Tommy Green called Florida Baptists to the altar, a place of reparation, restoration and revival, during the Nov. 14 opening session of the Florida Baptist State Convention.
“Come, come, unite and ignite our lives to reach Florida for Jesus Christ. White, black, Hispanic, Haitian, Brazilian, Japanese, Korean—we are one church–His church; one body—His body—we need each other more than ever before,” said Green, executive director-treasurer of the Florida Baptist Convention.
“Come and repair what we have broken at the altar of God.”
Citing 1 Kings 16:30,33 and 18:17, Green said when times of trouble came, Ahab, who “did evil in the sight of the Lord,” blamed Elijah as the cause.
Today’s “fractured culture” does, too, he said. “When things are so bad, they want to point to the church as narrow-minded and narrow-focused.”
In today’s political climate, Florida is constantly called a “battleground state,” Green allowed. “Our battle isn’t against flesh and blood, but principalities, powers, rulers of the darkness and spiritual wickedness in high places.
“But before we rise up, we must kneel down. Before we engage in spiritual warfare, we must bow our knee. Before the fire will fall, we must fall before the Lord. The setting is significant—the altar.”
The public altar cannot be established until the servant of God first establishes an altar privately and in his home, Green said. “Pastors: Pulpit persona and private persona are inextricably linked. Go into your closet; shut the door. The Father who sees you in secret will reward you openly.”

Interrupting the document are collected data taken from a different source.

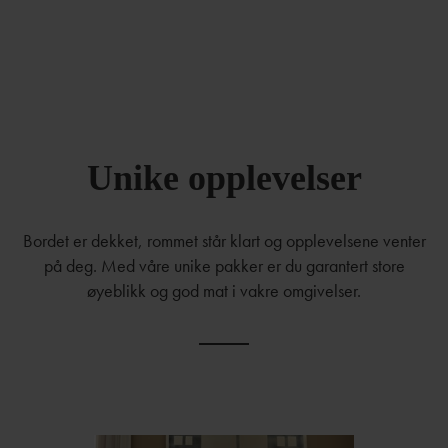
Unike opplevelser
Bordet er dekket, rommet står klart og opplevelsene venter
på deg. Med våre unike pakker er du garantert store
øyeblikk og god mat i vakre omgivelser.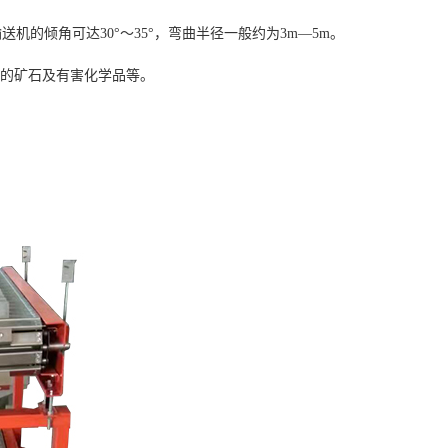
的倾角可达30°～35°，弯曲半径一般约为3m—5m。
角的矿石及有害化学品等。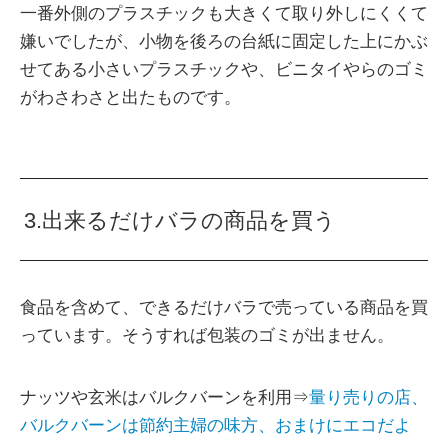
一番外側のプラスチックも大きくて取り外しにくくて
嫌いでしたが、小物を後ろの台紙に固定した上にかぶ
せてある小さいプラスチックや、ビニタイやらのゴミ
がわさわさと出たものです。
3.出来るだけバラの商品を買う
食品を含めて、できるだけバラで売っている商品を買
っています。そうすれば包装のゴミが出ません。
ナッツや玄米はバルクバーンを利用⇒
量り売りの店、
バルクバーンは節約主婦の味方、おまけにエコだよ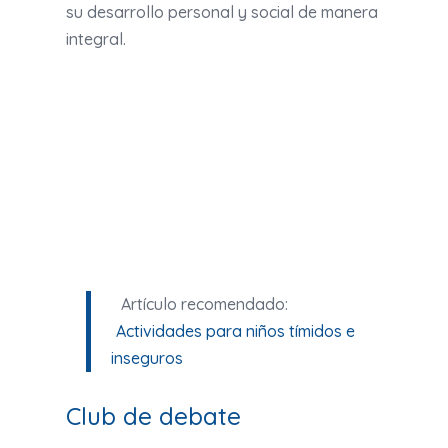
su desarrollo personal y social de manera
integral.
Artículo recomendado:
Actividades para niños tímidos e
inseguros
Club de debate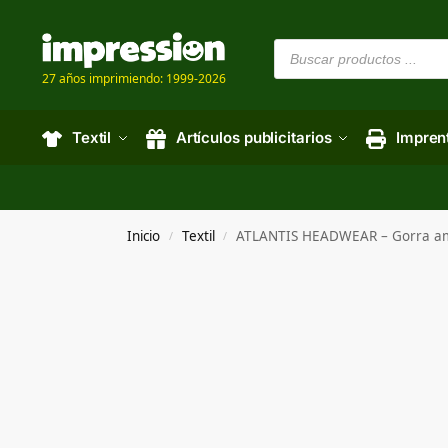
27 años imprimiendo: 1999-2026
Textil
Artículos publicitarios
Impren
Inicio
Textil
ATLANTIS HEADWEAR – Gorra a
/
/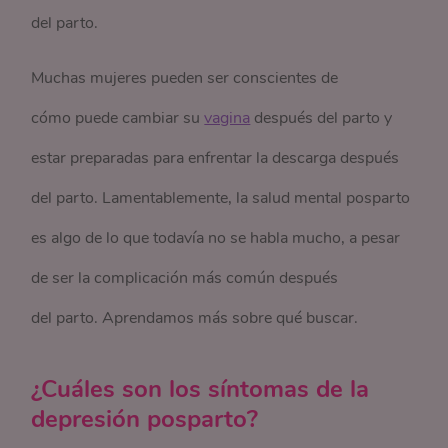
del parto.
Muchas mujeres pueden ser conscientes de
cómo puede cambiar su
vagina
después del parto y
estar preparadas para enfrentar la descarga después
del parto. Lamentablemente, la salud mental posparto
es algo de lo que todavía no se habla mucho, a pesar
de ser la complicación más común después
del parto. Aprendamos más sobre qué buscar.
¿Cuáles son los síntomas de la
depresión posparto?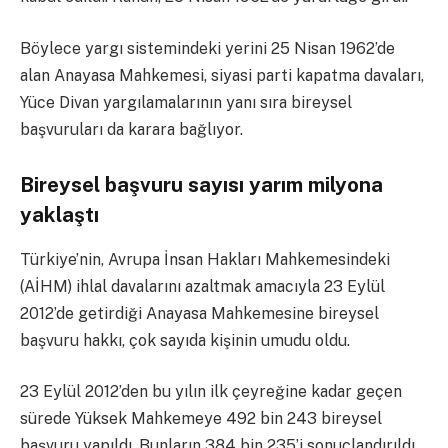
Böylece yargı sistemindeki yerini 25 Nisan 1962’de
alan Anayasa Mahkemesi, siyasi parti kapatma davaları,
Yüce Divan yargılamalarının yanı sıra bireysel
başvuruları da karara bağlıyor.
Bireysel başvuru sayısı yarım milyona
yaklaştı
Türkiye’nin, Avrupa İnsan Hakları Mahkemesindeki
(AİHM) ihlal davalarını azaltmak amacıyla 23 Eylül
2012’de getirdiği Anayasa Mahkemesine bireysel
başvuru hakkı, çok sayıda kişinin umudu oldu.
23 Eylül 2012’den bu yılın ilk çeyreğine kadar geçen
sürede Yüksek Mahkemeye 492 bin 243 bireysel
başvuru yapıldı. Bunların 384 bin 235’i sonuçlandırıldı,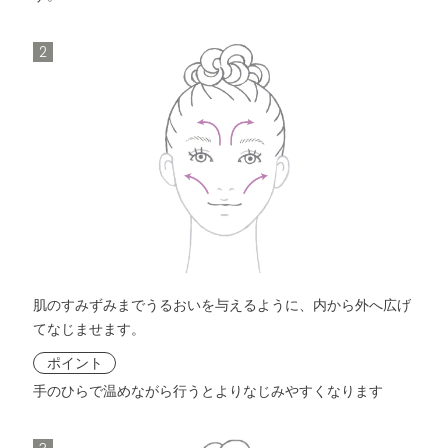
2
肌のすみずみまでうるおいを与えるように、内から外へ広げ
てなじませます。
ポイント
手のひらで温めながら行うとよりなじみやすくなります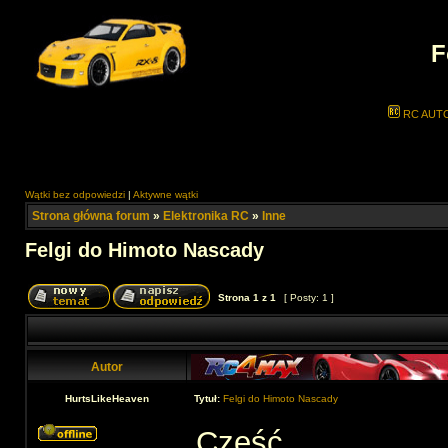
F
RC AUT
Wątki bez odpowiedzi
|
Aktywne wątki
Strona główna forum
»
Elektronika RC
»
Inne
Felgi do Himoto Nascady
Strona
1
z
1
[ Posty: 1 ]
Autor
HurtsLikeHeaven
Tytuł:
Felgi do Himoto Nascady
Cześć,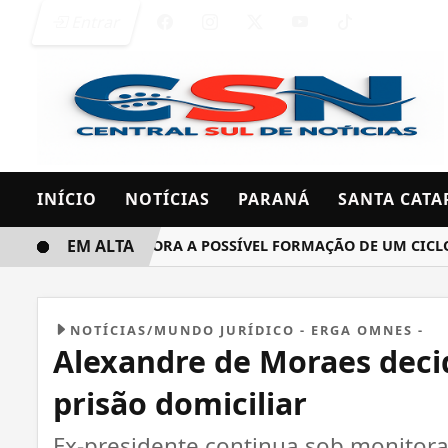
Entrar
INÍCIO
NOTÍCIAS
PARANÁ
SANTA CATA
EM ALTA
INMET MONITORA A POSSÍVEL FORMAÇÃO DE UM CICLONE BO
NOTÍCIAS/MUNDO JURÍDICO - ERGA OMNES -
Alexandre de Moraes dec
prisão domiciliar
Ex-presidente continua sob monitor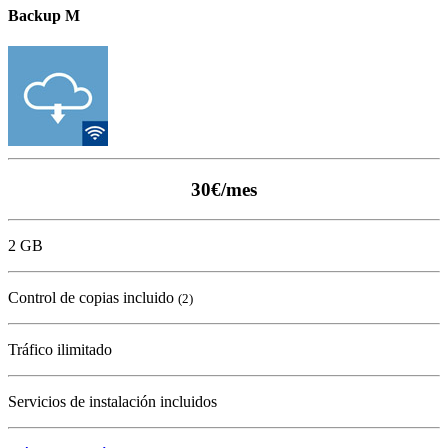
Backup M
30€/mes
2 GB
Control de copias incluido
(2)
Tráfico ilimitado
Servicios de instalación incluidos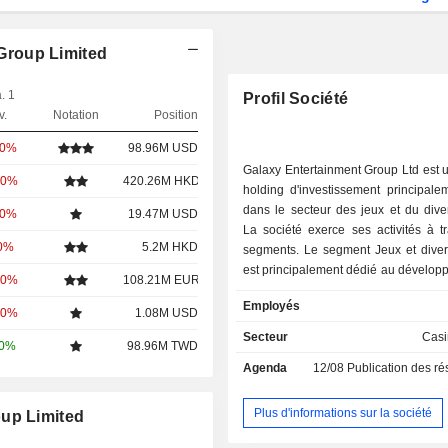
Group Limited
. 1
Profil Société
v.
Notation
Position
00%
98.96M USD
Galaxy Entertainment Group Ltd est 
00%
420.26M HKD
holding d'investissement principale
dans le secteur des jeux et du dive
00%
19.47M USD
La société exerce ses activités à tr
00%
5.2M HKD
segments. Le segment Jeux et diver
est principalement dédié au dévelop
00%
108.21M EUR
l’exploitation de complexes tou
Employés
intégrés, d’hôtels et de jeux de
00%
1.08M USD
d’autres formes de jeux de casino à
Secteur
Casi
00%
98.96M TWD
segment assure également la pre
Agenda
12/08
Publication des résultat
services d’accueil et de services c
segment Matériaux de constru
principalement dédié à la fabrication,
Plus d'informations sur la société
oup Limited
et à la distribution de matériaux de c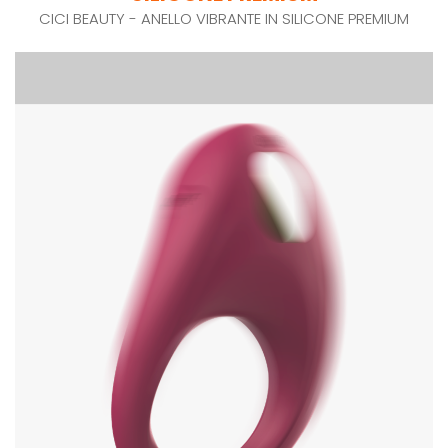
CICI BEAUTY - ANELLO VIBRANTE IN SILICONE PREMIUM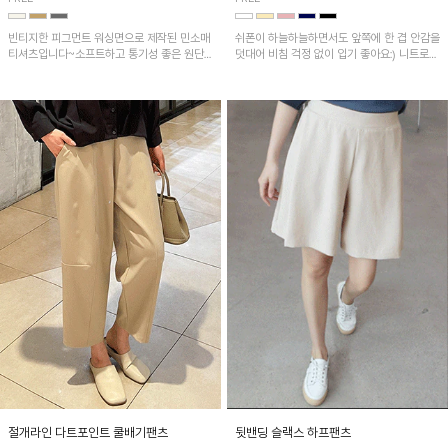
빈티지한 피그먼트 워싱면으로 제작된 민소매
쉬폰이 하늘하늘하면서도 앞쪽에 한 겹 안감을
티셔츠입니다~소프트하고 통기성 좋은 원단
덧대어 비침 걱정 없이 입기 좋아요:) 니트로
으로 편안하면서 유니크한 프린팅이 POINT!
배색된 어깨 캡소매가 자연스럽게 감싸주어 세
련된 무드를 연출 해준답니다~
절개라인 다트포인트 쿨배기팬츠
뒷밴딩 슬랙스 하프팬츠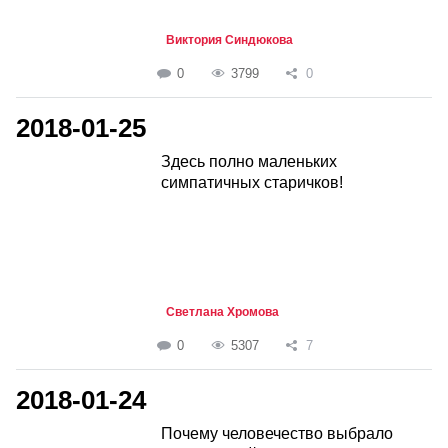
Виктория Синдюкова
0
3799
0
2018-01-25
Здесь полно маленьких
симпатичных старичков!
Светлана Хромова
0
5307
7
2018-01-24
Почему человечество выбрало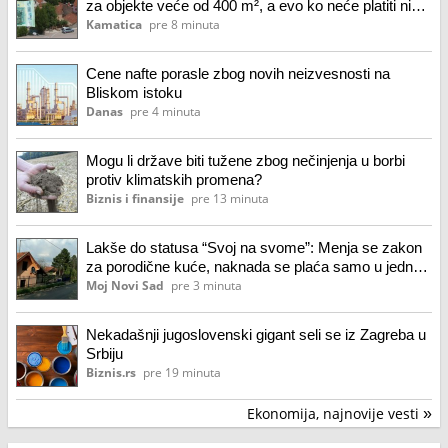
za objekte veće od 400 m², a evo ko neće platiti ni
dinara
Kamatica
pre 8 minuta
Cene nafte porasle zbog novih neizvesnosti na
Bliskom istoku
Danas
pre 4 minuta
Mogu li države biti tužene zbog nečinjenja u borbi
protiv klimatskih promena?
Biznis i finansije
pre 13 minuta
Lakše do statusa “Svoj na svome”: Menja se zakon
za porodične kuće, naknada se plaća samo u jednoj
situaciji
Moj Novi Sad
pre 3 minuta
Nekadašnji jugoslovenski gigant seli se iz Zagreba u
Srbiju
Biznis.rs
pre 19 minuta
Ekonomija, najnovije vesti
»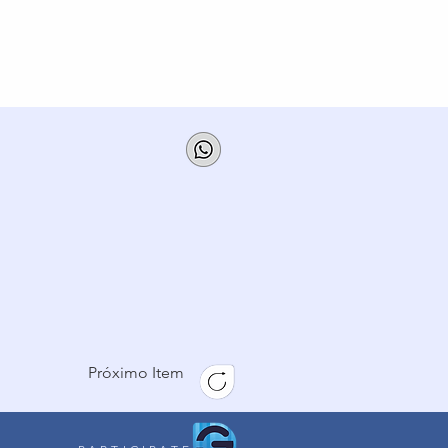
Próximo Item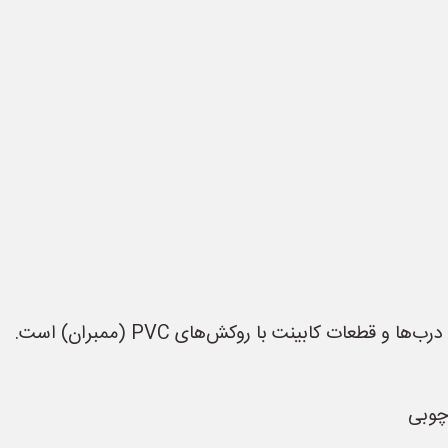
ات کابینت با روکش‌های PVC (ممبران) است.
چوبی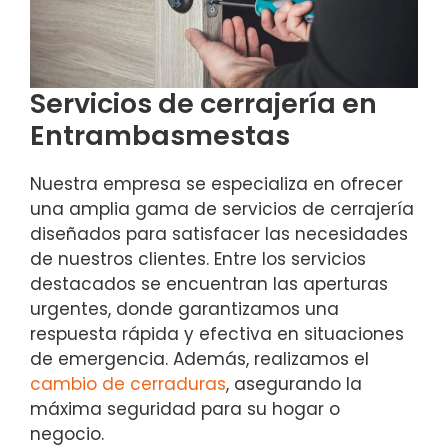
Servicios de cerrajería en
Entrambasmestas
Nuestra empresa se especializa en ofrecer
una amplia gama de servicios de cerrajería
diseñados para satisfacer las necesidades
de nuestros clientes. Entre los servicios
destacados se encuentran las aperturas
urgentes, donde garantizamos una
respuesta rápida y efectiva en situaciones
de emergencia. Además, realizamos el
cambio de cerraduras
, asegurando la
máxima seguridad para su hogar o
negocio.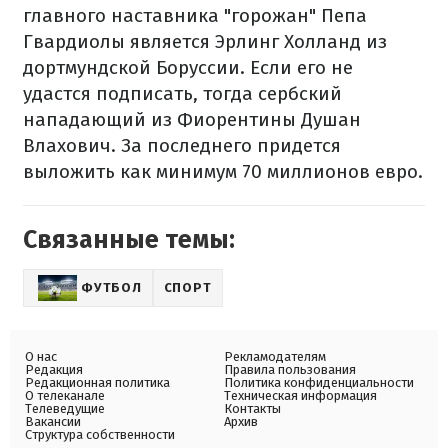
главного наставника "горожан" Пепа
Гвардиолы является Эрлинг Холланд из
дортмундской Боруссии. Если его не
удастся подписать, тогда сербский
нападающий из Фиорентины Душан
Влахович. За последнего придется
выложить как минимум 70 миллионов евро.
Связанные темы:
ФУТБОЛ
СПОРТ
О нас
Рекламодателям
Редакция
Правила пользования
Редакционная политика
Политика конфиденциальности
О телеканале
Техническая информация
Телеведущие
Контакты
Вакансии
Архив
Структура собственности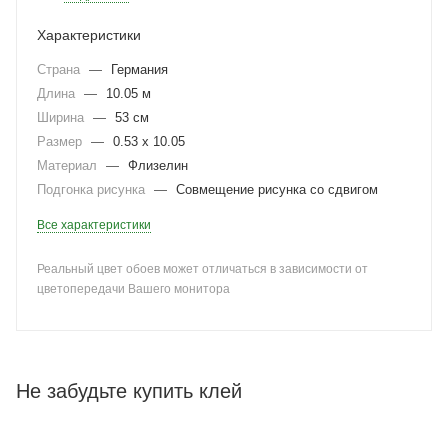
Характеристики
Страна
—
Германия
Длина
—
10.05 м
Ширина
—
53 см
Размер
—
0.53 x 10.05
Материал
—
Флизелин
Подгонка рисунка
—
Совмещение рисунка со сдвигом
Все характеристики
Реальный цвет обоев может отличаться в зависимости от
цветопередачи Вашего монитора
Не забудьте купить клей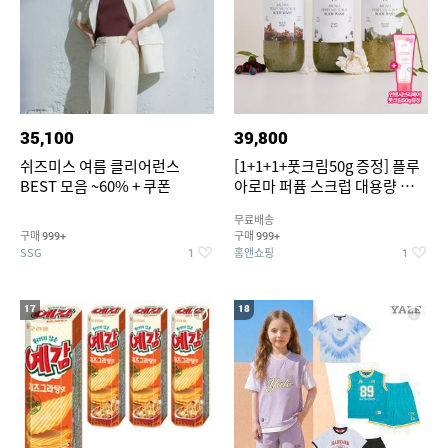
35,100
39,800
쉬즈미스 여름 클리어런스
[1+1+1+풋크림50g 증정] 플루
BEST 모음 ~60% + 쿠폰
아로마 퍼퓸 스크럽 대용량 바디
워시 1000ml
무료배송
구매
구매
999+
999+
SSG
홈앤쇼핑
1
1
17
18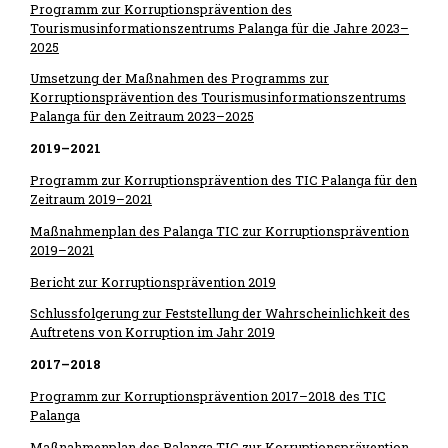
Programm zur Korruptionsprävention des
Tourismusinformationszentrums Palanga für die Jahre 2023–
2025
Umsetzung der Maßnahmen des Programms zur
Korruptionsprävention des Tourismusinformationszentrums
Palanga für den Zeitraum 2023–2025
2019–2021
Programm zur Korruptionsprävention des TIC Palanga für den
Zeitraum 2019–2021
Maßnahmenplan des Palanga TIC zur Korruptionsprävention
2019–2021
Bericht zur Korruptionsprävention 2019
Schlussfolgerung zur Feststellung der Wahrscheinlichkeit des
Auftretens von Korruption im Jahr 2019
2017–2018
Programm zur Korruptionsprävention 2017–2018 des TIC
Palanga
Maßnahmenplan des Palanga TIC zur Korruptionsprävention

The altar is more than a place, but a presence, Green said. “God proves Himself through His servant,” adding that the “health of a church is linked to the spiritual vitality of the man of God.”
In his second address since taking the reins of the Florida Baptist Convention in 2015, Green praised Florida Baptists for their “definite and decisive leadership” in allocating more Cooperative Program funds to reach the nations.
Upon his arrival at the Convention, Green led Florida Baptists to transform their budgeting formula to send 51 percent of all Cooperative Program receipts to the Southern Baptist Convention, while retaining 49 percent in the state. When the SBC announced recently that nationwide CP receipts were up $6 million, Green shared that Florida Baptists had increased their giving by $3 million. “Fifty percent of that overage comes from Florida. That’s significant; that’s game-changing.”
At the same time, the International Mission Board announced that in 2017 it will present a balanced budget that will fund 100 additional missionaries. Florida Baptists’ giving to the IMB increased by $1.5 million in the last year.
“Florida Baptists are pacesetters, leading the way” as an example to other states, Green said.
“We need a moment to become a movement—more repentance and less rhetoric, more humility and less haughtiness, more brokenness and less bravado, more piety and less pride, more contrition and less contention, more belief and less boasting, more faith and less fighting.
“Will we come to the altar tonight, crying out in repentance, seeking restoration, believing revival? Are we desperate for unity, togetherness and reconciliation? Will we cry out for forgiveness of our envy, jealously, bitterness, prejudice, pride, arrogance, attitude, words, silence unconcern and lack of compassion?”